Tuesday, January 26, 2010

How Can Humans be So Hypocritical?

So many people say they'll do one thing and then do the complete oppisite. This goes for me too, especially as a christian, i feel like so many times people tend to be very hypocritical. Its like a self-fufilling prophecy You judge others on what they do and in return people judge you. When in reality who has the right to Judge anyone besides God? No one. How is anyone supposed to ever grow in life if they are constantly judging others. I know this is one factor in everyones life but i hope its something that people will want to recognize and change. The main reason this topic is on my mind is due to an event that took place when i got home tonight. Which acctually doesnt have to do with judging but more so me personally being a hypocrite. I'll admit it, how am i ever supposed to learn about my mistakes if i dont own up to them? Well when i got home tonight and started talking with my mom, i told her i got Windows7 for my computer, but it wouldn't let me download it. If anyone knows my computer then they know that it is a DEFECT it is only a year old and runs like its a computer from the early 90's.
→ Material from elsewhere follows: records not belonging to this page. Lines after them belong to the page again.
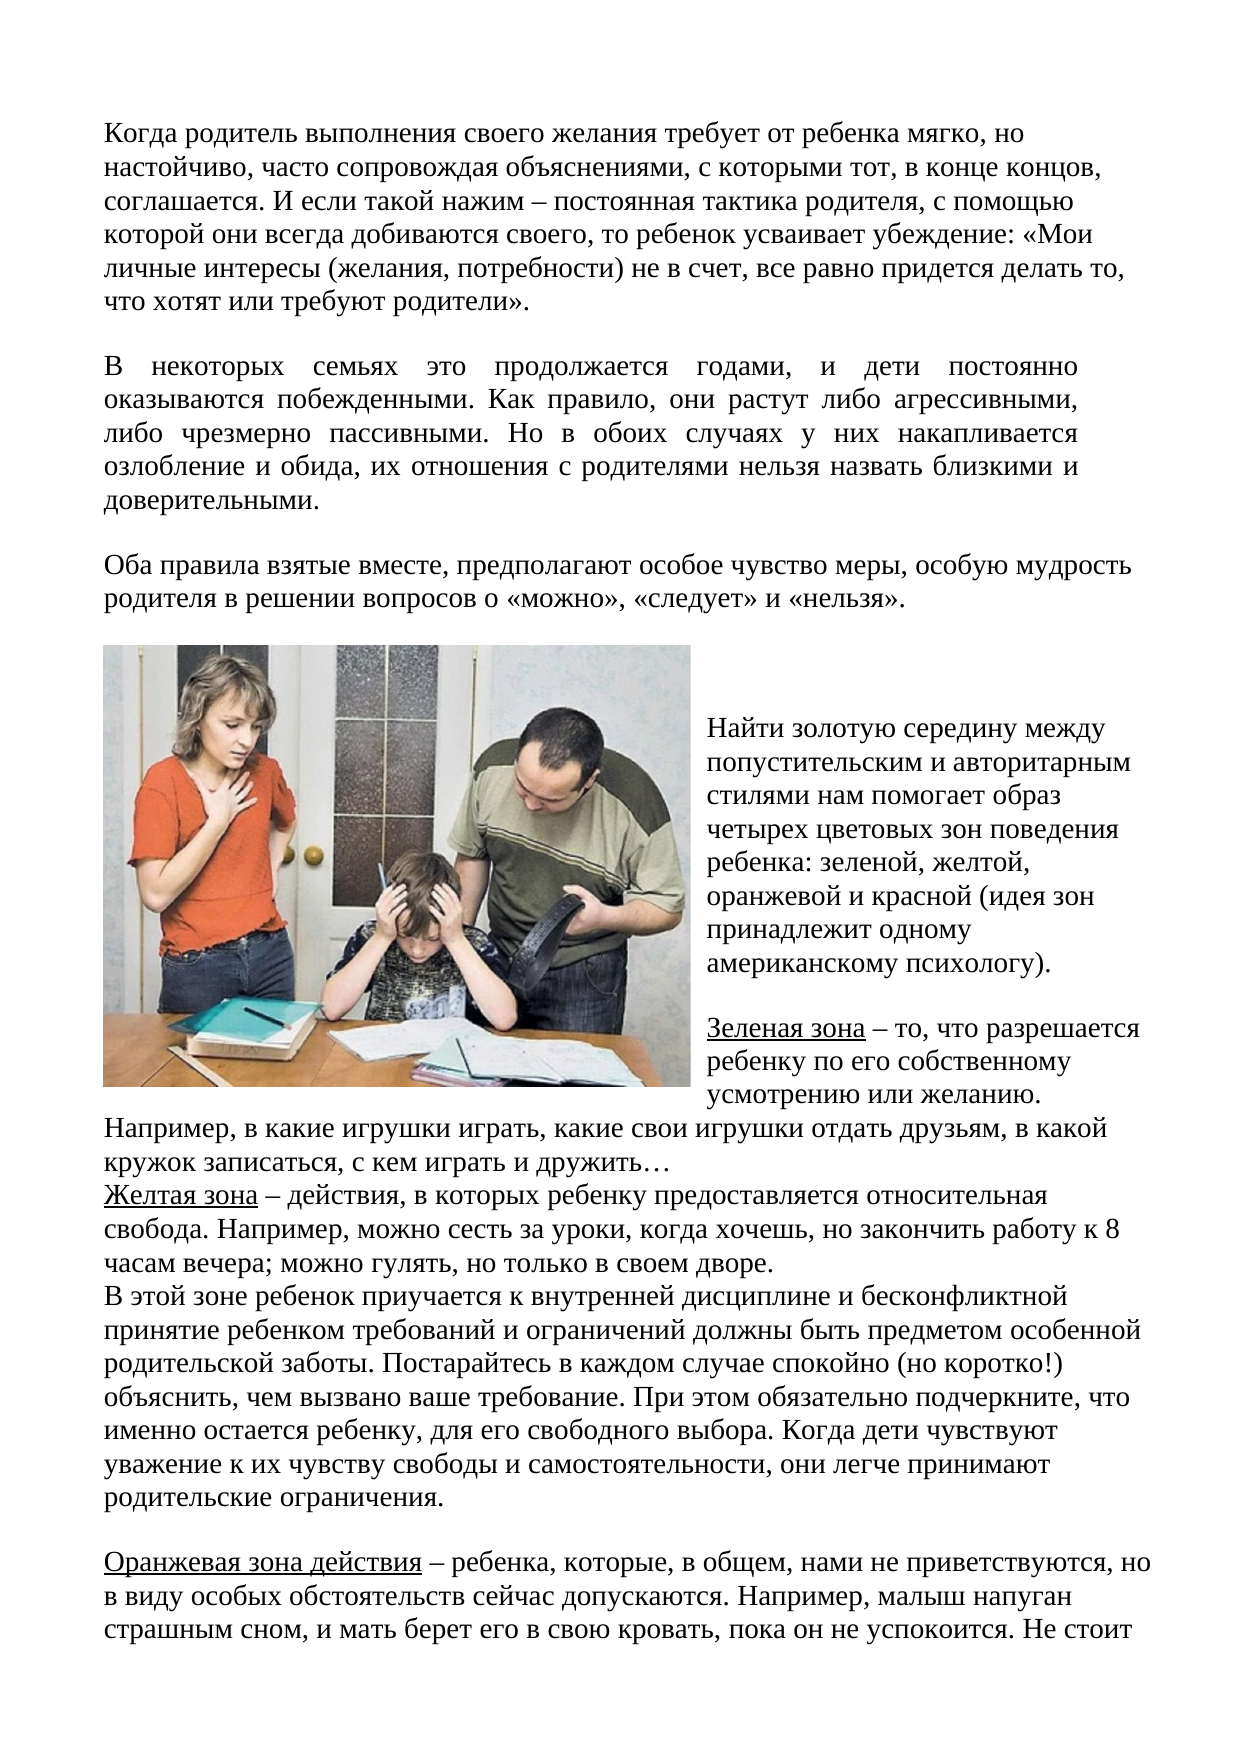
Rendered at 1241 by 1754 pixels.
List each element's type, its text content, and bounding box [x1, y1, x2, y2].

text свобода. Например, можно сесть за уроки, когда хочешь, но закончить работу к 8 часам вечера; можно гулять, но только в своем дворе. [103, 1211, 1122, 1278]
text страшным сном, и мать берет его в свою кровать, пока он не успокоится. Не стоит [103, 1611, 1167, 1645]
text Оранжевая зона действия – ребенка, которые, в общем, нами не приветствуются, но в виду особых обстоятельств сейчас допускаются. Например, малыш напуган [103, 1544, 1153, 1611]
text настойчиво, часто сопровождая объяснениями, с которыми тот, в конце концов, соглашается. И если такой нажим – постоянная тактика родителя, с помощью [103, 149, 1103, 216]
text Найти золотую середину между попустительским и авторитарным стилями нам помогает образ [706, 710, 1133, 811]
picture [103, 645, 691, 1087]
text В этой зоне ребенок приучается к внутренней дисциплине и бесконфликтной принятие ребенком требований и ограничений должны быть предметом особенной родительской заботы. Постарайтесь в каждом случае спокойно (но коротко!) объяснить, чем вызвано ваше требование. При этом обязательно подчеркните, что именно остается ребенку, для его свободного выбора. Когда дети чувствуют уважение к их чувству свободы и самостоятельности, они легче принимают родительские ограничения. [103, 1278, 1167, 1513]
text усмотрению или желанию. [706, 1077, 1167, 1110]
text Желтая зона – действия, в которых ребенку предоставляется относительная [103, 1178, 1167, 1211]
text Зеленая зона – то, что разрешается ребенку по его собственному [706, 1010, 1141, 1077]
text оранжевой и красной (идея зон принадлежит одному [706, 878, 1096, 945]
text которой они всегда добиваются своего, то ребенок усваивает убеждение: «Мои личные интересы (желания, потребности) не в счет, все равно придется делать то, что хотят или требуют родители». [103, 216, 1127, 317]
text В некоторых семьях это продолжается годами, и дети постоянно оказываются побежденными. Как правило, они растут либо агрессивными, либо чрезмерно пассивными. Но в обоих случаях у них накапливается озлобление и обида, их отношения с родителями нельзя назвать близкими и доверительными. [103, 348, 1079, 516]
text Оба правила взятые вместе, предполагают особое чувство меры, особую мудрость родителя в решении вопросов о «можно», «следует» и «нельзя». [103, 547, 1134, 614]
text Например, в какие игрушки играть, какие свои игрушки отдать друзьям, в какой кружок записаться, с кем играть и дружить… [103, 1110, 1109, 1177]
text Когда родитель выполнения своего желания требует от ребенка мягко, но [103, 115, 1167, 149]
text американскому психологу). [706, 945, 1167, 979]
text четырех цветовых зон поведения ребенка: зеленой, желтой, [706, 811, 1121, 878]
SO. . .hoping Windows7 would work on my computer i bought it, without realizing later that my Computer doesnt have enough memory(RAM) to even upgrade to the Windows7. Very frustrating. I told my mom & she disagrees with me, saying she knows my computer has more memory then that. I clearly just tried to download Windows7 and it wouldnt work AT ALL. Ofcourse i had a very short temper tonight. .so much has been on my mind lately and one thing led to another. Now i am the only one up and my mom is mad at me because we got into an Argument. Ughh the worst way to have a night, if you know me then you would know i hate going to bed with things "unresolved". So to get back to my point i feel like i displayed a perfect example of being a hypocrite tonight; sadly but true. I have been trying to grow closer with God and i have been wanting to improve every aspect of my life & then i came home and acted out of anger. I obviously still have alot to learn and tonight i hope i can remeber in the future that its best to not say anything sometimes. . . .even if your extremely opinionated like me! :)

Monday, January 25, 2010

I decided to Write again. . .

. . .So here i am once again, i have decided to start blogging 1. because i love to write, and 2. because i know there is alot that needs to be said. I am now a sophmore in college, still going to Chandler Gilbert which i enjoy very much. College has definitley been very interesting and i have gotten the best grades of my life and learned things i never thought i would learn. I still have not decided on a major; hopefully soon i will know. I was thinking Nursing, but i have doubts in my mind that i would be able to handle being in a hospital all the time. . yet i am still very intrigued by helping people & the medical field. Theres also that artsy side of me that i just dont know what to do with. Of course Journalism used to be my major. Until a English teacher scared me away from writing after having a horrible English 102 class with her and recieving my very first C on a writting paper in my life. I havent exactly given up on journalism just because i dropped the major, but i am very intimidated by the media industry. You see & read what the Media has to say everyday & it comes off quite decieving. Realistically alot of people dont know what it takes to get into that industry. Often times you start out as an intern and work your way up to what you want to be (i.e. reporter, coulumnist, editor) That makes me think would i have the patience to wait & work my way to the top? I cant quite say, but being in an industry where it is solely based on looks and rank vs. skill and talent would be very difficult. I most of all right now need to listen to what God has to say to me. I need to open my ears to what i may not be hearing & listen to what i need to hear even if it isnt always what i want to hear.